Had Carlos Kleiber never existed, someone would undoubtedly have had to invent him. One of the most acclaimed conductors of his time, Kleiber, who died on July 13 at the age of 74, built his reputation on the basis of a handful of performances of a startlingly small repertoire. Rumors swirled about where the reclusive maestro might make the next of his infrequent appearances. Some of his publicity photos showed an uncanny resemblance to Nosferatu. If "brilliant" was the word that cropped up most often in his obituaries, "eccentric" was probably a close second. The public didn’t even learn of his death until a week after the fact.

Today’s superstar conductor usually heads a major orchestra and/or opera house and makes numerous guest conducting visits throughout the season, with some recordings thrown in. His annual activities cover wide swaths of territory both musical and geographical. Herbert von Karajan, Leonard Bernstein, Daniel Barenboim, James Levine — all were or are not only great musicians but stars in the classical world.

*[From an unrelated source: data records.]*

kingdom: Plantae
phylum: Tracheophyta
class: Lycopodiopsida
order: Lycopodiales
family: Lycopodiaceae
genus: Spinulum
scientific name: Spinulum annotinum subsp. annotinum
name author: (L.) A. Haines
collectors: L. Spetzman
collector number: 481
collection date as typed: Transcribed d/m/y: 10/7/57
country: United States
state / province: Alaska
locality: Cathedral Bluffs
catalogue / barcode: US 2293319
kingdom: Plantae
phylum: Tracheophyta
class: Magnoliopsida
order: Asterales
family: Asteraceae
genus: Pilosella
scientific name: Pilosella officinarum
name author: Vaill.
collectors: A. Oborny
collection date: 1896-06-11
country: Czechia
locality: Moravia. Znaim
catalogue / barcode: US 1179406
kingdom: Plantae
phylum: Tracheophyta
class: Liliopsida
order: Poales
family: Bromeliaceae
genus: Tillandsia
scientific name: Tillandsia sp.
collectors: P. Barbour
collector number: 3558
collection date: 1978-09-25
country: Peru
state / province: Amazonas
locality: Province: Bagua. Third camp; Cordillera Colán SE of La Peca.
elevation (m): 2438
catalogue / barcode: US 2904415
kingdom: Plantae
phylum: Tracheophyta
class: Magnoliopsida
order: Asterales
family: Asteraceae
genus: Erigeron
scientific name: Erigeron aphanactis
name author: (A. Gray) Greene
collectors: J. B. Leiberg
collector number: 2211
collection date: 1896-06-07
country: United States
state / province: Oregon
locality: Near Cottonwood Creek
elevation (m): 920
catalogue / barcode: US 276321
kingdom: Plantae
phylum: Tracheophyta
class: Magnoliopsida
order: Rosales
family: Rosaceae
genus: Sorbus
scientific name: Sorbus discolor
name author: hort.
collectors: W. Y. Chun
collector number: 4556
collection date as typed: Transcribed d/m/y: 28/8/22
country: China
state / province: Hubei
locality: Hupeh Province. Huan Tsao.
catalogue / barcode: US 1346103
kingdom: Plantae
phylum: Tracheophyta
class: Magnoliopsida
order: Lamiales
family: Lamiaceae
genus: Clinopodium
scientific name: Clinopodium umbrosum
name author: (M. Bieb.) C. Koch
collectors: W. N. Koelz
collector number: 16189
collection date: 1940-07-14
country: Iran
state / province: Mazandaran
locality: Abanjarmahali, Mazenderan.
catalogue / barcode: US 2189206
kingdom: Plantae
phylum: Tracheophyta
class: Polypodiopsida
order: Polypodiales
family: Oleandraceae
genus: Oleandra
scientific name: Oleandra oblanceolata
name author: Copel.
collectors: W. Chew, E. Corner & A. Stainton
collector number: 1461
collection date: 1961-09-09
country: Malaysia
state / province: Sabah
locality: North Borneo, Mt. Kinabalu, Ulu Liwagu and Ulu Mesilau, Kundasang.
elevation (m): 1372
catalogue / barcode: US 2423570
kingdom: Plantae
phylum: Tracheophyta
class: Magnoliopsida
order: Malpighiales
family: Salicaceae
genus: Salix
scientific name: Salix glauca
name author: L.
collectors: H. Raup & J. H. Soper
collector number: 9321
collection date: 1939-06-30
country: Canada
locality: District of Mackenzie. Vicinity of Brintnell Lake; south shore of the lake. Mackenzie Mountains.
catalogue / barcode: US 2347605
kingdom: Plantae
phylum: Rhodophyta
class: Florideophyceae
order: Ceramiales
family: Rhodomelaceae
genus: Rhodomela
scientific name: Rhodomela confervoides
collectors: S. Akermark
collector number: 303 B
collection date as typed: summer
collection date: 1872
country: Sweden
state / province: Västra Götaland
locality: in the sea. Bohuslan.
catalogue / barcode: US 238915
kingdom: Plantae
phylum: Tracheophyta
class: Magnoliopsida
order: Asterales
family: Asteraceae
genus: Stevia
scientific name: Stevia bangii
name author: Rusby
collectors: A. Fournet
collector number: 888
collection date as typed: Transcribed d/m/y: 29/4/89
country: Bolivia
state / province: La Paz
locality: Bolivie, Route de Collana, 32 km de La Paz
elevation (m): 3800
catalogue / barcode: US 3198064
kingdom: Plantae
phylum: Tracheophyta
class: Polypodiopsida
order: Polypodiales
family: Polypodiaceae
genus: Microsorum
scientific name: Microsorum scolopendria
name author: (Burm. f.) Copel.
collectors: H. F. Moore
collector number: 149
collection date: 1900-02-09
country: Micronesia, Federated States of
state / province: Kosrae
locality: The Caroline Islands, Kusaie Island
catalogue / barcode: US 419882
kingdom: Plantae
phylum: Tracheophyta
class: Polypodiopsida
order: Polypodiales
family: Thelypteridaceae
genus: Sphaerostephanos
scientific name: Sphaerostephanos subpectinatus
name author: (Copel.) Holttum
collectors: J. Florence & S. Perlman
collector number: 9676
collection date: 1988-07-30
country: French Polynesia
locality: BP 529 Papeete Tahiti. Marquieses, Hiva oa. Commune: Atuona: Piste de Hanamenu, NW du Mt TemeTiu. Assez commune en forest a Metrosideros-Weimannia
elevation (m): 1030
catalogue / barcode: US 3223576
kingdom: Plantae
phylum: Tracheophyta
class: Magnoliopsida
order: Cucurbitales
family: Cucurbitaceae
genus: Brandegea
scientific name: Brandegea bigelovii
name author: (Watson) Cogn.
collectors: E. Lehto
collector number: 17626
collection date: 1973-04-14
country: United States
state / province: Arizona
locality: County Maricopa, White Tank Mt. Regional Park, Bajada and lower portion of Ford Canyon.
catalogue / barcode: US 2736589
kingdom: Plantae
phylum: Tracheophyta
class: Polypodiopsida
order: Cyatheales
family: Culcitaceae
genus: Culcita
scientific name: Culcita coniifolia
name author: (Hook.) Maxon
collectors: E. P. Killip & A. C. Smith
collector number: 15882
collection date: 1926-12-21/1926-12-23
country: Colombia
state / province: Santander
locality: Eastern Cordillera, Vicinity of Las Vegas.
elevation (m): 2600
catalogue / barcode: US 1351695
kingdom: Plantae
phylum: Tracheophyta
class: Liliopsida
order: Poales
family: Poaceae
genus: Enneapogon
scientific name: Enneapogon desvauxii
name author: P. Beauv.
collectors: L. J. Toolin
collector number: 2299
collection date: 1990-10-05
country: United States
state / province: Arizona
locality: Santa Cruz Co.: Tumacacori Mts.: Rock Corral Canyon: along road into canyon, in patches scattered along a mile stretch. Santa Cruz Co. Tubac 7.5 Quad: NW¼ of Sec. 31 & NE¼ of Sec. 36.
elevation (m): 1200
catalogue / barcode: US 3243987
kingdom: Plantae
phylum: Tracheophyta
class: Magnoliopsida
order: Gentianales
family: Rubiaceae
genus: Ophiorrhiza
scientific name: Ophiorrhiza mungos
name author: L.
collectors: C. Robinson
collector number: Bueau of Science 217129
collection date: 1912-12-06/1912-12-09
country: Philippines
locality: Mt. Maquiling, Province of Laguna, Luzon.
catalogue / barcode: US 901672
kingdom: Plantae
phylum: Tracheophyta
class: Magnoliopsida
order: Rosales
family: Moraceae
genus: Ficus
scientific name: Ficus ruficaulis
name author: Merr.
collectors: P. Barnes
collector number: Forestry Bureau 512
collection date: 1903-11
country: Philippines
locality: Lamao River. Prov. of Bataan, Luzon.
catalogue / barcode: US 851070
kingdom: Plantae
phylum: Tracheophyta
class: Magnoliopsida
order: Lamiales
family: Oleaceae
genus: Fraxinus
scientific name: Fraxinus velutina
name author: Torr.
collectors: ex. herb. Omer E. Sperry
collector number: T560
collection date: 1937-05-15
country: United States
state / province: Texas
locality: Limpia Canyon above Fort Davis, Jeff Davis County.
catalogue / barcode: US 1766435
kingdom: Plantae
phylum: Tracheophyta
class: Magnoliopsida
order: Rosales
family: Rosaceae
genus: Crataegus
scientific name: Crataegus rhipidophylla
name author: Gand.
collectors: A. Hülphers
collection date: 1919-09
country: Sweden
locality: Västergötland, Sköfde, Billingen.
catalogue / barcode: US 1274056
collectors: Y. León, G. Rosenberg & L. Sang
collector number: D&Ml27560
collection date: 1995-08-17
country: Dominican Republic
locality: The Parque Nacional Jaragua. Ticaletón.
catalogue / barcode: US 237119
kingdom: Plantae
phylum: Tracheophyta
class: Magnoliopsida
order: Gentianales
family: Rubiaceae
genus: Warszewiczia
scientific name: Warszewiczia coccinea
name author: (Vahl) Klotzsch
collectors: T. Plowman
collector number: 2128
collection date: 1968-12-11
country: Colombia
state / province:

As a public figure, Kleiber cut hard against this grain. In fact, as a "public figure" he barely existed at all. He never held a permanent post at an orchestra, and stints at opera houses were confined to the early part of his career. His repertoire was smaller than that of any other conductor: a few symphonies each by Mozart, Beethoven, Schubert, Brahms and a handful of operas by Verdi, Wagner, Weber, and Richard Strauss made up its bulk. There is exactly one recorded instance of Kleiber’s accompanying a soloist in a concerto (the Dvorák Piano Concerto, with Sviatoslav Richter). He was notorious for canceling concerts at the last minute, sometimes in the midst of rehearsals when his perfectionist standards weren’t being met.

Indeed, the most surprising thing about Kleiber’s conducting career is that he really never had one. He never hired an agent, and he limited his appearances to the few European orchestras with whom he felt comfortable. His American engagements can be counted on the fingers of one hand. Karajan once cracked that Kleiber bothered to conduct concerts only when his freezer was empty. Or, one might add, when he needed some new wheels: in 1996, Audi enticed him to do a concert in a small German town in return for a sports car worth a reported $100,000.

All this would be mere eccentricity were it not for the genius that Kleiber manifested whenever he did conduct. His way with music was invariably exciting but never superficial, and he had an uncanny ability to make even the most familiar works sound revolutionary and new. His recordings of Beethoven’s Fifth and Seventh Symphonies were hailed as masterpieces from the moment of their 1976 release, and it can be argued that they have yet to be surpassed. These are precise performances, full of detail and dynamism. Ditto for the Fourth Symphonies of Beethoven and Brahms, the latter a marvel of subtlety and power. Kleiber was brilliant in Viennese light music, and his two appearances at the Vienna Philharmonic’s New Year’s Day concert are among the best such occasions preserved on disc.

His operatic efforts were hailed with equal enthusiasm. His Tristan und Isolde ranks with those of Furtwängler and Böhm; his recording of Weber’s Der Freischütz has become the modern standard. His last operatic performance was of Richard Strauss’s Der Rosenkavalier: Barbara Bonney, who sang the role of Sophie, recalled that when it was over, the principals agreed that "if we all get run over by a bus now, it won’t matter, because we’ve had the greatest opera performance of our entire lives." (The production, from the Vienna State Opera, is available on a Deutsche Grammophon DVD.)

Just a couple of months ago, the German label Orfeo released Kleiber’s only performance of Beethoven’s Pastoral Symphony, a live recording with the Bavarian State Orchestra from 1983. This is no bucolic trip to the country; instead, Kleiber offers another driven reading full of forward momentum, sometimes awkward and rushed, as in the first movement, sometimes dazzlingly fleet, as in the scherzo. The storm is thunderous; the beautifully paced finale sounds natural and idiomatic. It’s not definitive in the way that his other Beethoven is, but like almost everything he did, it’s eminently worth hearing.

There remains the paradox of why someone as passionately hermetic as Kleiber would have chosen to take on music’s most exposed and public role in the first place. Perhaps it was his attempt to emulate his father Erich, himself one of the 20th century’s great conductors. Whatever the reason, Kleiber, having been all but gone for a number of years, is now officially gone, and the music world is left to chew over his strangely brilliant legacy the same way it did when he was alive — from afar.